Canadian youth orchestra

The Vancouver Youth Symphony Orchestra (VYSO) is youth orchestra located in Vancouver, British Columbia, Canada. The VYSO operates out of St. James Community Square, and is a non-profit organization that performs a series of concerts within the Metro Vancouver region. It also provides musical education and development for young musicians.

== History ==
The Vancouver Youth Symphony Orchestra was founded in 1930 by R. Cyril Haworth as the Vancouver Little Orchestra. It was originally directed by the students themselves until the arrival of its first music director, George Coutts. In 1938, the orchestra became attached to the Vancouver Symphony Orchestra and was renamed the Vancouver Junior Symphony Orchestra. In 1945, a reorganization resulted in the orchestra's independence from the VSO and was renamed the Vancouver Youth Symphony Orchestra.

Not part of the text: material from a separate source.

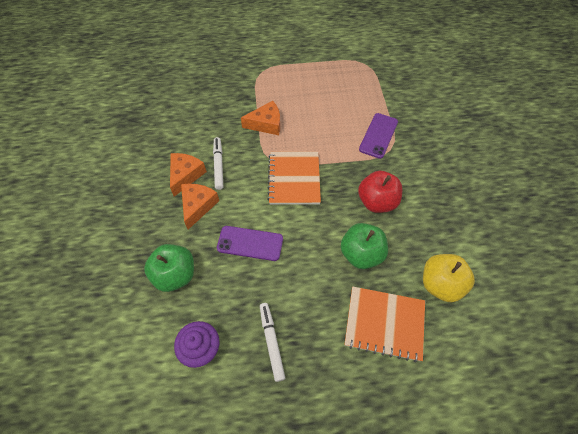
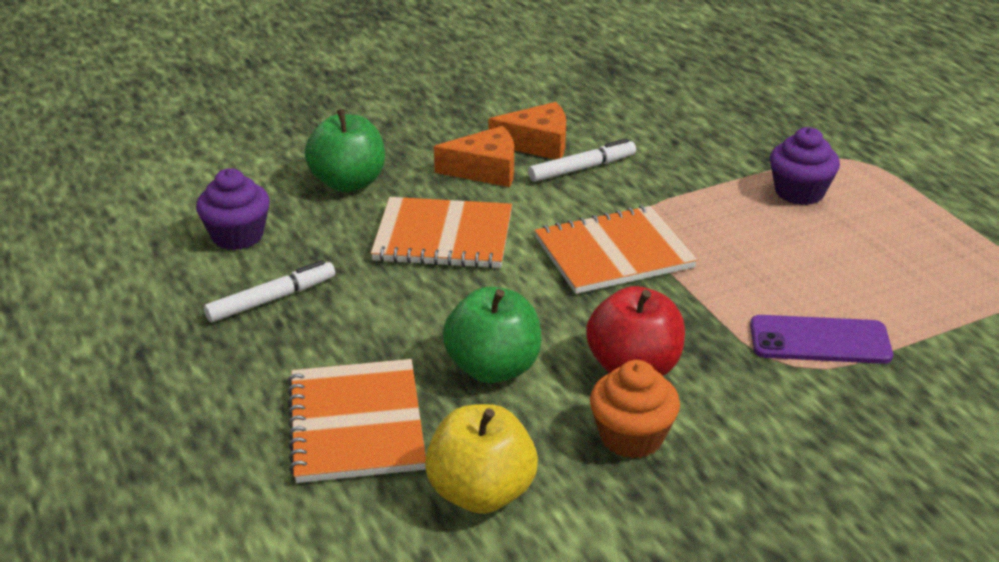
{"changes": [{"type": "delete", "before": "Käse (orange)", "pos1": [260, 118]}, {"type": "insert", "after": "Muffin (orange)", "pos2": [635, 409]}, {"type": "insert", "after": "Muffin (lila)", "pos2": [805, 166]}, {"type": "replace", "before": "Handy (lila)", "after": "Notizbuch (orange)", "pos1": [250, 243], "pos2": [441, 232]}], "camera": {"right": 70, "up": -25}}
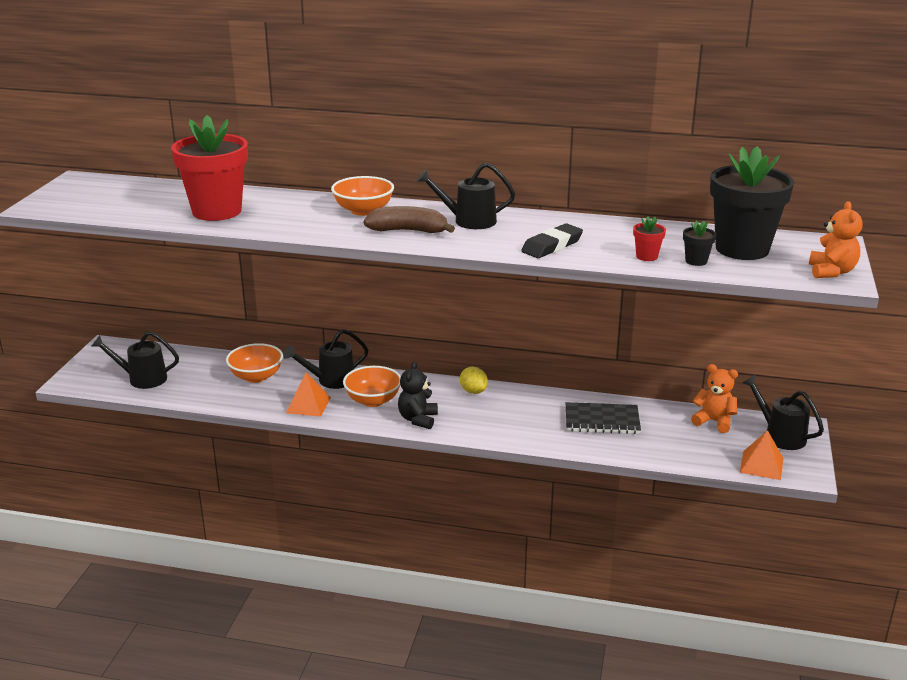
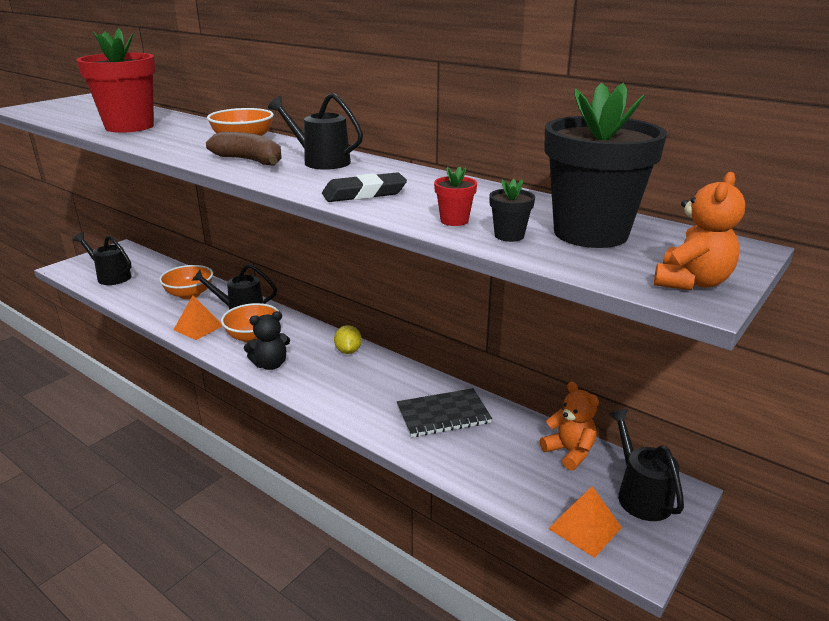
{"changes": [{"type": "rotate", "before": "Teddybär (schwarz)", "pos1": [418, 395], "pos2": [267, 340], "turn": -150}, {"type": "rotate", "before": "Notizbuch (schwarz)", "pos1": [603, 418], "pos2": [444, 412], "turn": -45}], "camera": {"right": 25, "up": 0}}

In 1990, Pam Chambers wrote a 32-page history of the orchestra, titled Sixty Years of Music Making: The Vancouver Youth Symphony Orchestra 1930–1990.

== VYSO Orchestras ==
The VYSO is made up of four student orchestras, each representing different age groups. Entrance to each of the four orchestras is through competitive auditions.

- Debut Orchestra, Designed for string musicians aged 8 to 11, who have little or no previous ensemble experience.
- Junior Orchestra, Provides training in orchestral skills for more experienced string musicians of ages generally ranging from 10 to 13 years old.
- Intermediate Orchestra, A full orchestra offering training for musicians of junior and senior high school age.
- Senior Orchestra, A full orchestra for advanced musicians up to 22 years of age.